Sur le plateau tibétain, dans l’Amdo
Rencontre canine au Kazakhstan
Prise de notes quotidiennes sur trois carnets successifs ainsi que sur mes cartes (topographiques russes téléchargées sur Internet ou chinoises, achetées localement).
Et après…
À l’arrivée à Roissy CDG, devant la cité des navigants d’Air France, le 2 septembre 2010, a commencé une autre aventure : le partage. L’écriture d’un livre (qui me prendra plusieurs mois), la réalisation d’un film (deux ans et demi de travail) ainsi que l’organisation de diverses manifestations.
Exposition de photographies à la galerie Test du Bailler à Vienne
Exposition de photographies à la galerie 361 à Annecy
Installation d’une yourte (projection du film et exposition) au forum de la cité des navigants d’Air France en juin 2014. Le film sera également diffusé à bord des avions d’Air France durant l’été 2014.

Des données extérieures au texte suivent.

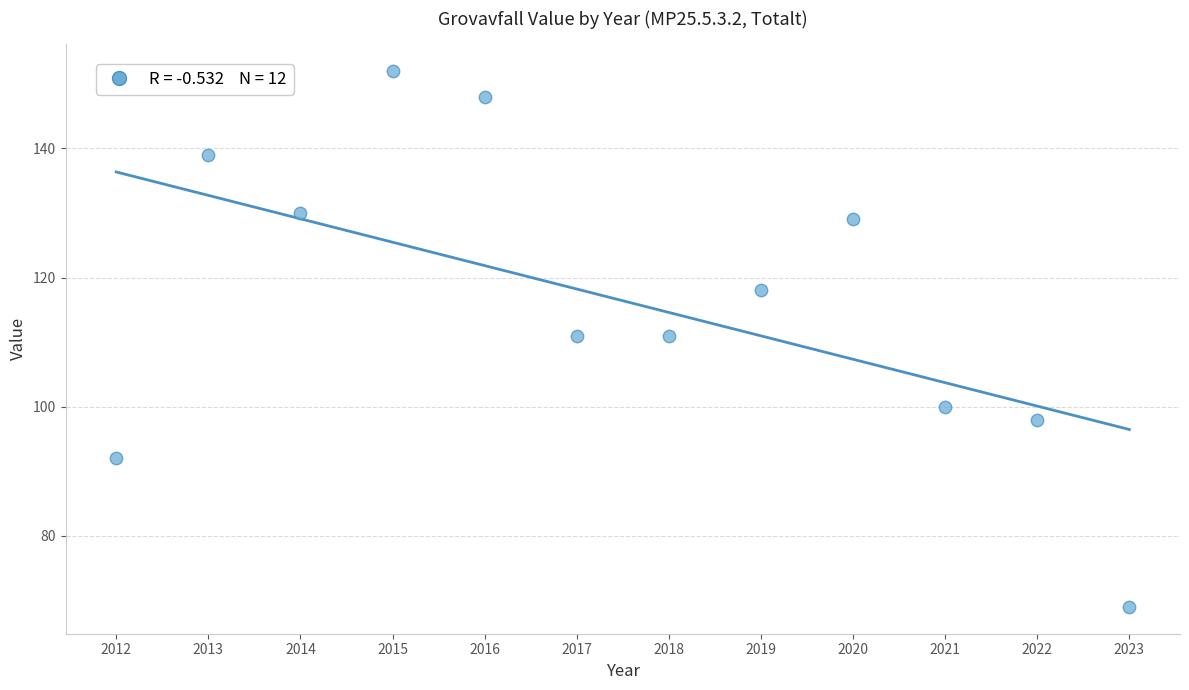

What is the average X value?

2018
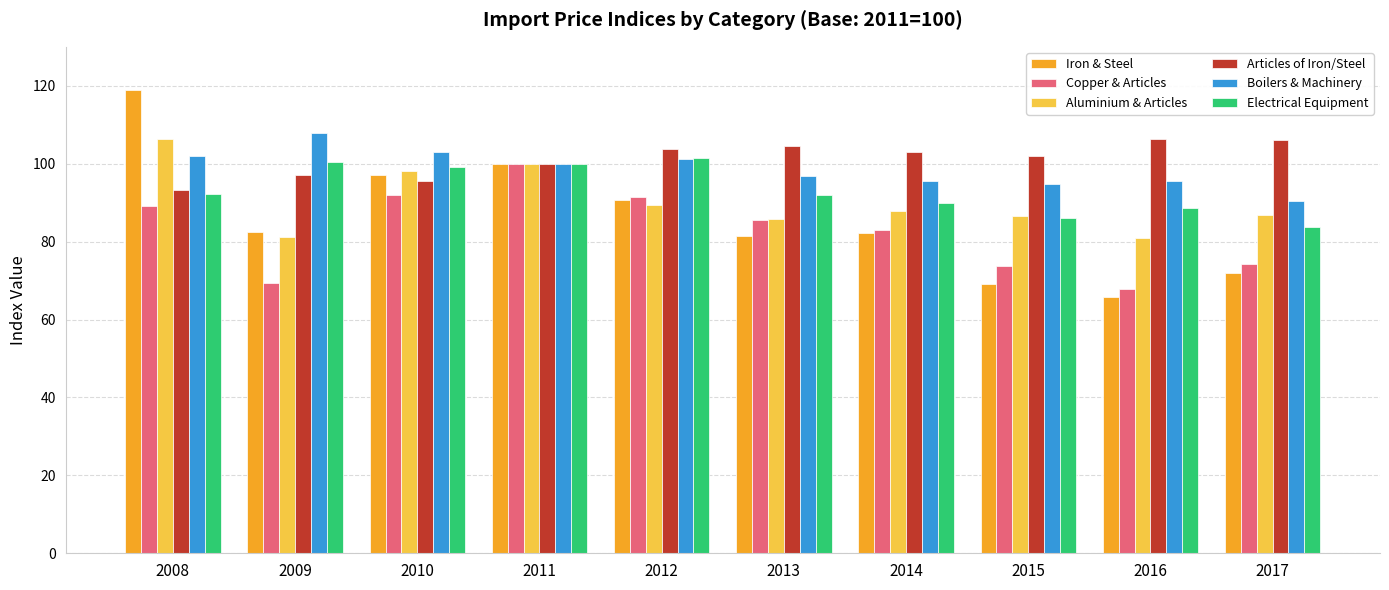

Which series has the widest spread of values?

Iron & Steel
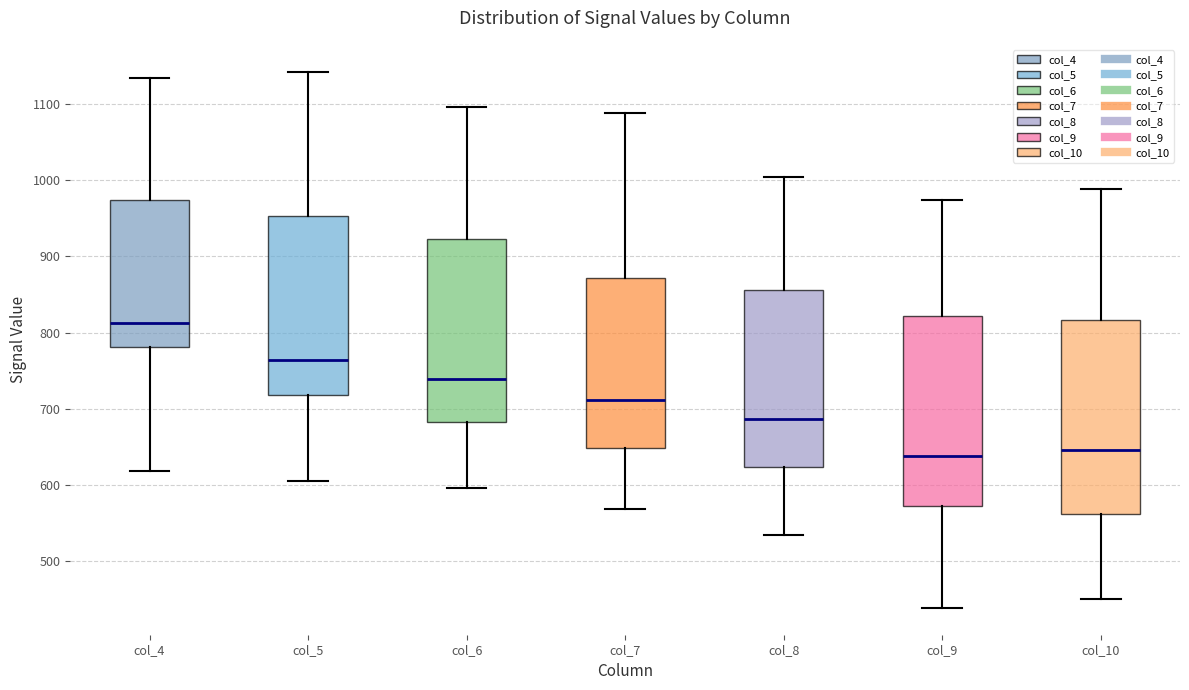

Reading left to right, read every box against the y-axis: the position of its median line, the range the box covers, and the ends of its whiskers. The values are not printed on the chart, so give them approximately, as read against the axis.

col_4: median 810, box 780 to 970, whiskers 620 to 1130
col_5: median 760, box 720 to 950, whiskers 610 to 1140
col_6: median 740, box 680 to 920, whiskers 600 to 1100
col_7: median 710, box 650 to 870, whiskers 570 to 1090
col_8: median 690, box 620 to 860, whiskers 530 to 1010
col_9: median 640, box 570 to 820, whiskers 440 to 970
col_10: median 650, box 560 to 820, whiskers 450 to 990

Accueil à la cité des navigants d’Air France de Janet Tan, ma bonne fée chinoise (dont je parle beaucoup dans le livre), Jason Miao (contrôleur aérien à l’aéroport de Canton) et mon ami Eric Boudot, sa femme Li Fang et leur fille Violette (qui m’ont accueilli et aidé à Kaili).
À droite, mon amie Corine Pouzenc qui a organisé les manifestations au sein d’AF
Un dessin de Superdeflo, un lecteur attentif et inspiré du livre
L’aventure continue encore aujourd’hui avec des projections/rencontres régulières à la demande de festivals ou d’associations de voyageurs.